This question, which has been asked about machines since the age of industrialization and the appearance of assembly lines, was in the headlines again at the latest Davos World Economic Forum. With robot sales growing steadily over the last three years, 2015 was a record year, exceeding 2014 sales by 15%, according to the International Federation of Robotics (IFR)
Around 229,000 robots are sold a year and Bank of America Merrill Lynch estimates that by 2025 they will perform 45% of industrial manufacturing tasks, compared to the current 10%. These figures show the growing use of robotics, which seems to be ready to move from factories to new production spaces such as health, transportation, homes, military defense or the aerospace sector.
These prospects have aroused old fears, which until now were more in the realm of science fiction, but which seem to become a reality in the eyes of the World Economic Forum. Robotics and artificial intelligence have become catalysts for the famous fourth industrial revolution, but with very clear consequences for jobs.
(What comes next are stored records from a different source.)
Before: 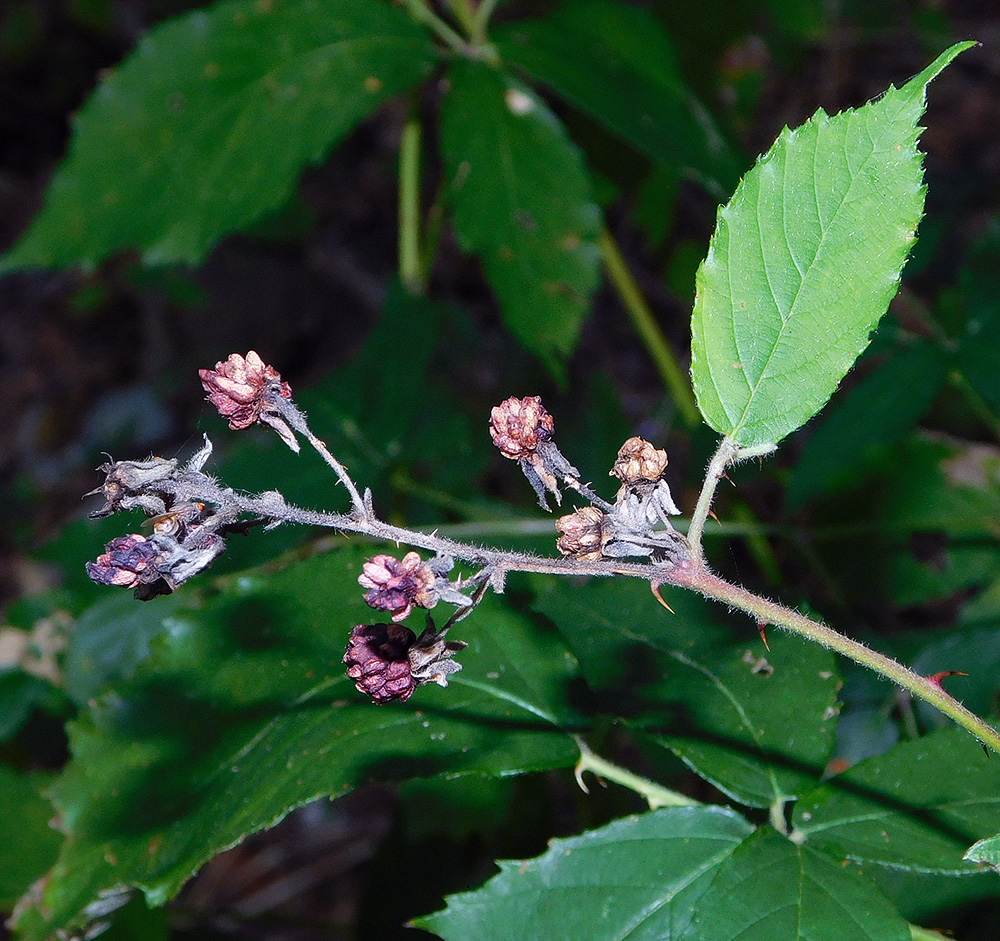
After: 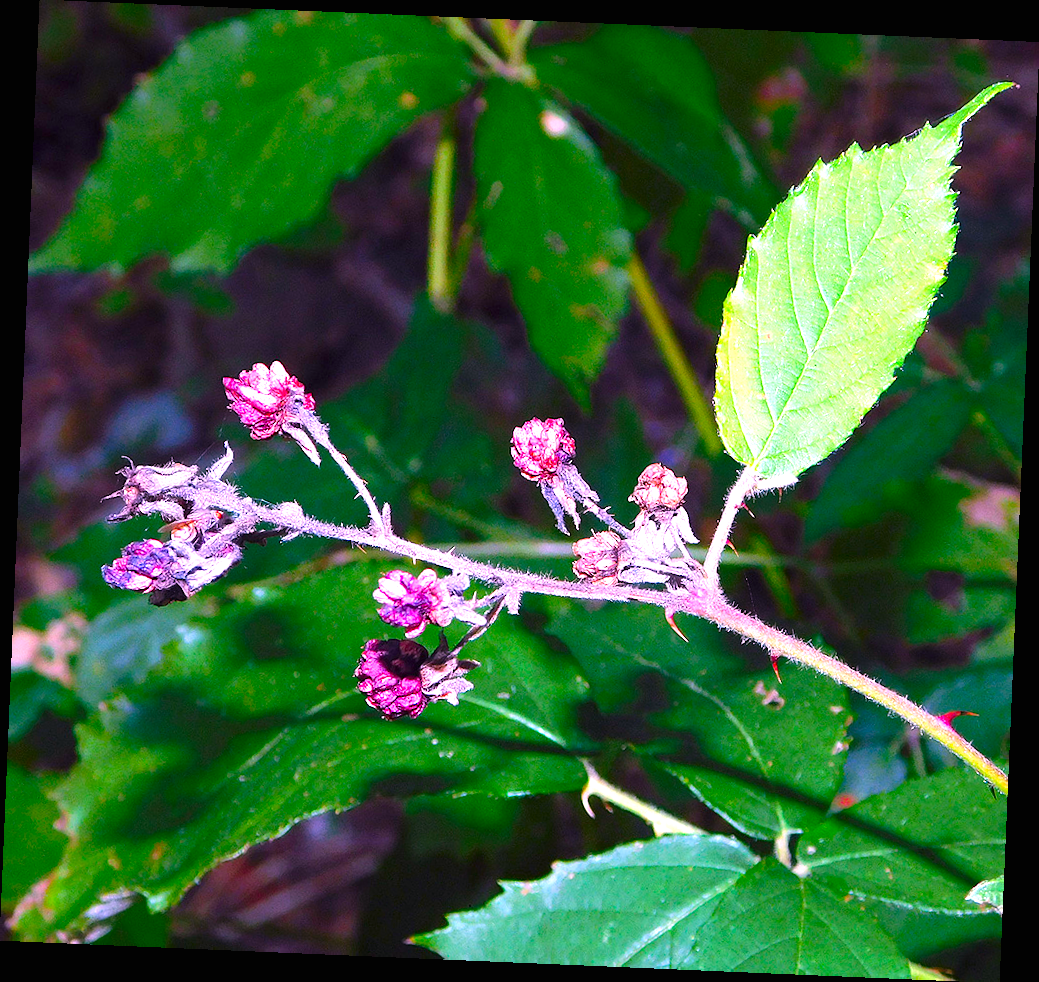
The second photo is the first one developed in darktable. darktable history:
crop and rotate: angle -2.44°
color correction: highlights a* 19.3, highlights b* -11.86, saturation 1.65
exposure: black level correction 0, exposure 1.1 EV, compensate highlight preservation false
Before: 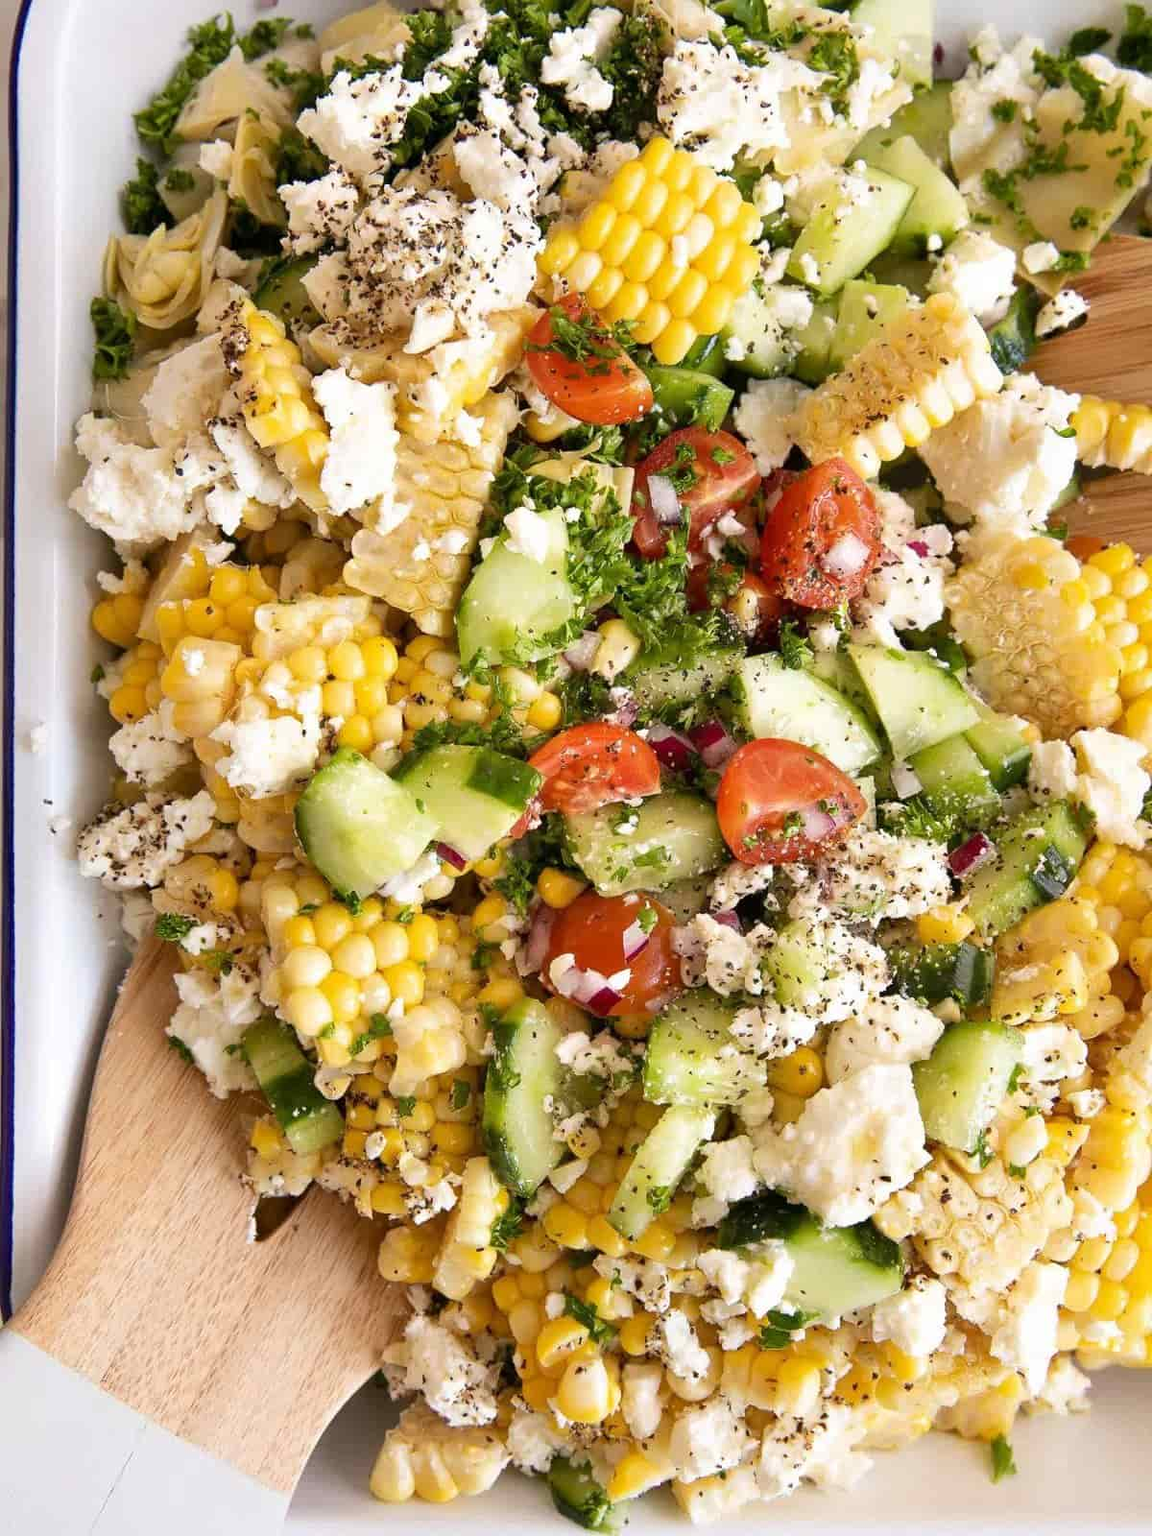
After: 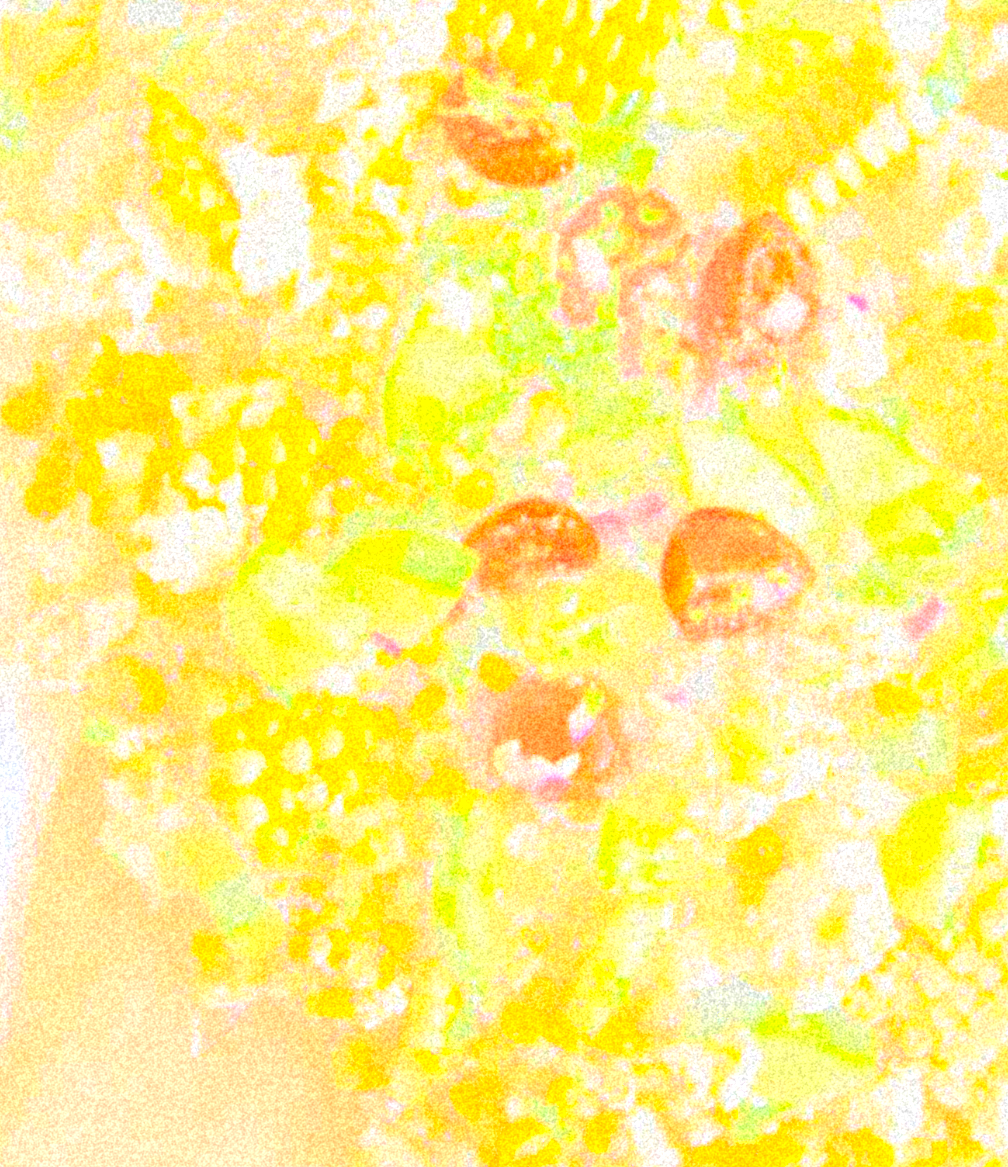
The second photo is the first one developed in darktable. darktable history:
sharpen: on, module defaults
global tonemap: drago (1, 100), detail 1
rotate and perspective: rotation -2.56°, automatic cropping off
local contrast: highlights 20%, detail 150%
crop: left 9.712%, top 16.928%, right 10.845%, bottom 12.332%
grain: coarseness 46.9 ISO, strength 50.21%, mid-tones bias 0%
contrast brightness saturation: contrast -0.99, brightness -0.17, saturation 0.75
The report Future of Jobs by the World Economic Forum says that these new trends (which in addition to robotics include artificial intelligence, machine learning, nanotechnology, 3D printing, genetics and biotechnology) could have an impact on 5.1 million jobs from 2015 to 2020.
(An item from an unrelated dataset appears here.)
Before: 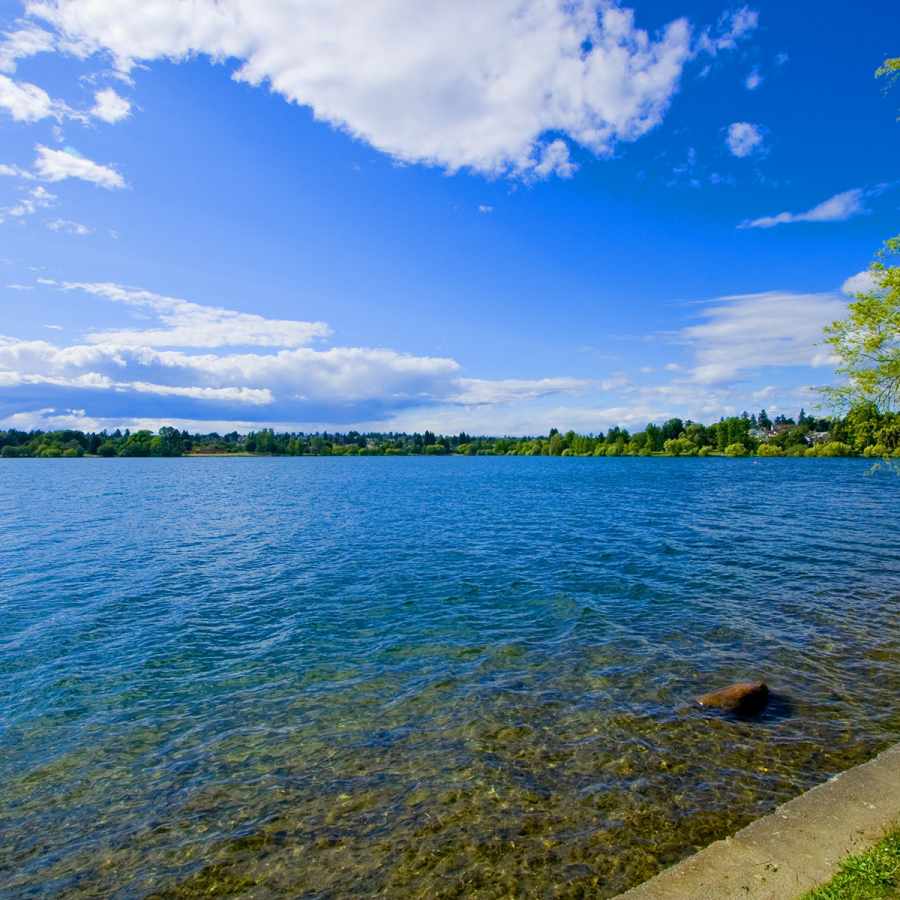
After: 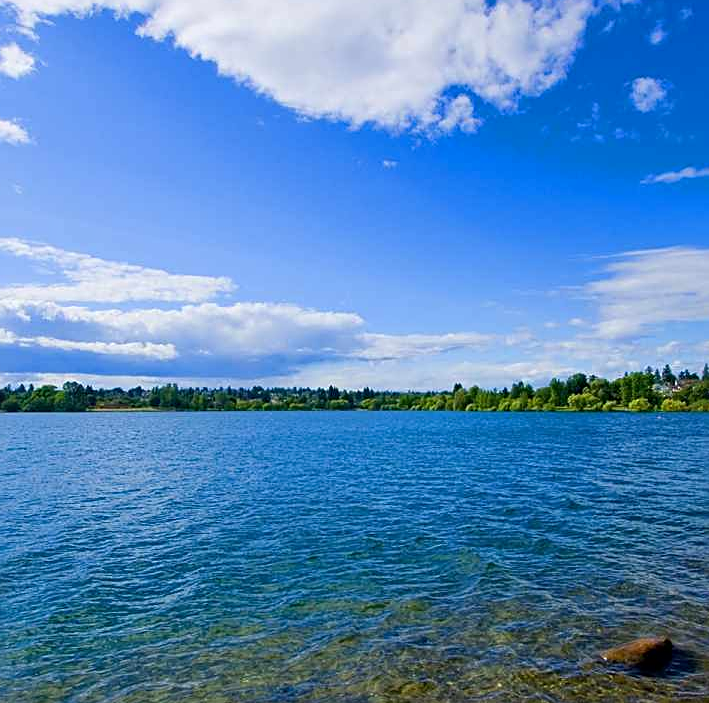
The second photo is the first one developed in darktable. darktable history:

Despite this forecast, many believe that new technology generates wealth and employment in the long term, particularly among the sectors and professions that make intensive use of technology, as James Bessen, Professor of Boston University, claims in this ebook by the BBVA Innovation Center. Also, a recent article by McKinsey maintains that only 5% of jobs can be performed entirely by a robot.
Computing, mathematics and engineering will lead the creation of employment
However, the report by the World Economic Forum maintains that a total of 7.1 million jobs will disappear, two-thirds of them concentrated in office and administrative jobs, and two million new jobs will be created in fields related to computing, mathematics, architecture and engineering.
The jobs related to manufacturing and production will also be particularly affected by these technologies, but according to the report they can be updated through new technological knowledge to retrain in the new production chains.
The new profiles most demanded include data analysts, which are key to making sense of the huge amounts of data that will have to be handled by corporations, and highly specialized sales reps capable of explaining the new offerings and services to companies, governments and customers. This new commercial profile, whose demand is detected in all industries and geographical areas, is explained by the need to understand better, highly innovative and disruptive products and/or because corporations will target audiences they are not familiar with.
Another professional profile detected particularly in the energy sector, the media, entertainment and information is a new type of senior executive to successfully guide companies through these disruptive changes.